Thursday, October 29, 2020

no ache no nothing

My god

How do any of us, actually?

There isn't time enough to 

Exist

Or to consider any of it adequately. 


Here we are.  Trudging forward


It flares up like a hemorrhoid now and then for years 

until finally, it's gone entirely.  

It is unfathomable. 

The need to have -

Gone


And arms feel light like wings,

Not empty.

Monday, August 10, 2020

why I'm crying today

Today I'm crying because I've never written a novel

and I likely won't start today.

What exactly am I grieving?

The loss of a potential that is still very much alive?

maybe the years have made me fearful

maybe the risk to try feels more intimidating somehow

maybe there is so much to grieve in the world

that this is just a very literal way to process

not knowing where to begin


Sunday, August 2, 2020

endeavour

The Endeavour space capsule landed back on earth today
and I couldn't bring myself to care
and I couldn't stop crying.

I think I must have hit a depression bump, I tell him
and he looks at me sideways
and keeps chewing his food.

So here I am at the start of a new month
in a year that seems to be starting
to swallow me whole.

Wednesday, July 22, 2020

x

It seemed much easier,
then,
to spell out a thought and place it in the world.
Even in the midst of anguish or confusion, the visceral and new sense of disillusionment made expression all the more urgent and worthy and deserving of a space to spin or echo or simply exist.

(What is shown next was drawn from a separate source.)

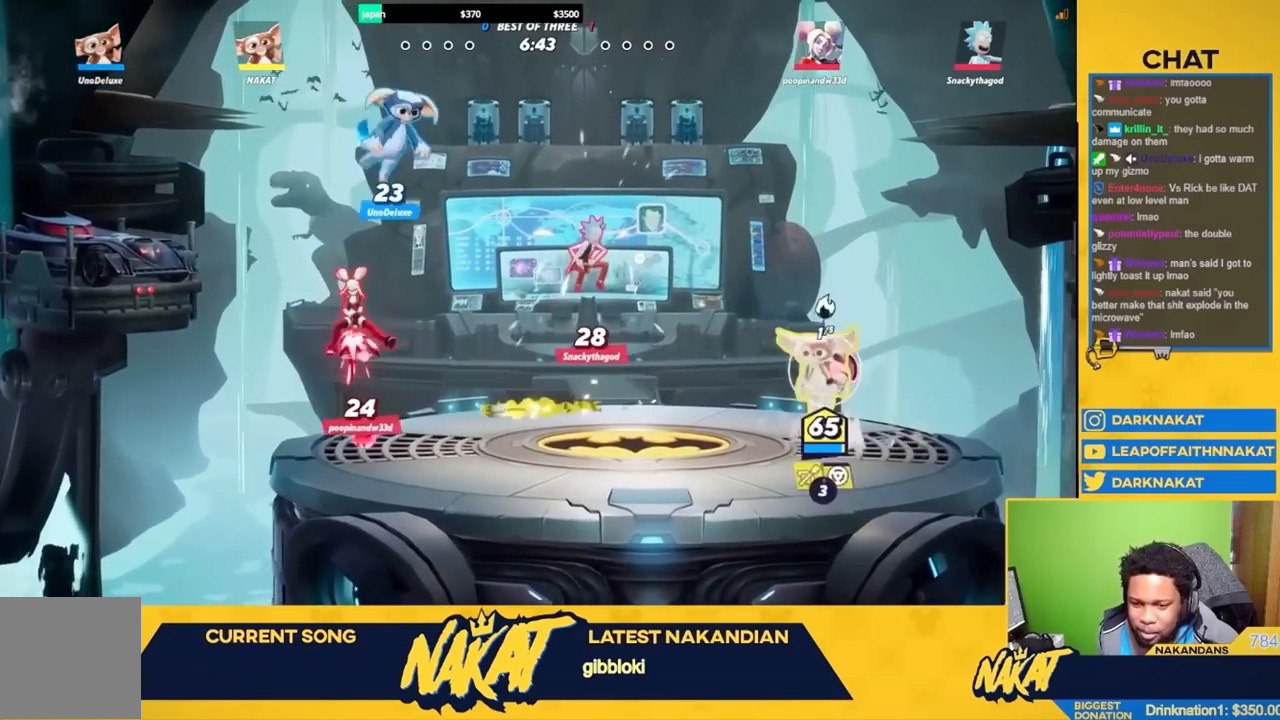
{"buttons": ["A", "X"], "left_stick": "down-left", "right_stick": "center", "events": [[83, "A", "up"], [83, "R2", "down"], [183, "A", "down"], [233, "R2", "up"], [433, "X", "down"], [500, "left_stick", "down-left"]]}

Maybe that's the difference.

As much as the world seems entirely consumed by chaos, I no longer feel the poetic confusion of delusion propelling me.

Heaven and hell have collapsed and here we are... unsurprised and tired as we navigate new horrors.


Monday, July 20, 2020

weary query

when the sum total of lived experience results in
no expertise
only a curiosity that does not wane
a deep love and simultaneous repulsion toward humanity
a desire to continue wandered exploration
without qualification

it stings at the sides of my intellect and ego
to know that all I've done or imagine myself capable of doing
will not open a single door in sight

how to convey the quality of my humanity
my charisma
my tired and underused potential
in a cover letter or resume

certificates lapsed
degrees covered in dust

i do not want to play
these merit games
that feel entirely divorced
from pulsing hearts

Saturday, April 18, 2020

much

the enormity of all that could be written
dulls my resolve

Wednesday, March 25, 2020

fear and disappointment

Things That People Buy When Preparing For The Worst:
toilet paper.  all of it.
cleaning supplies.  all but the organic shit.
pancake mix.
spaghetti fixings.
frozen pizza.

I wander from room to room and refresh my newsfeed every few minutes.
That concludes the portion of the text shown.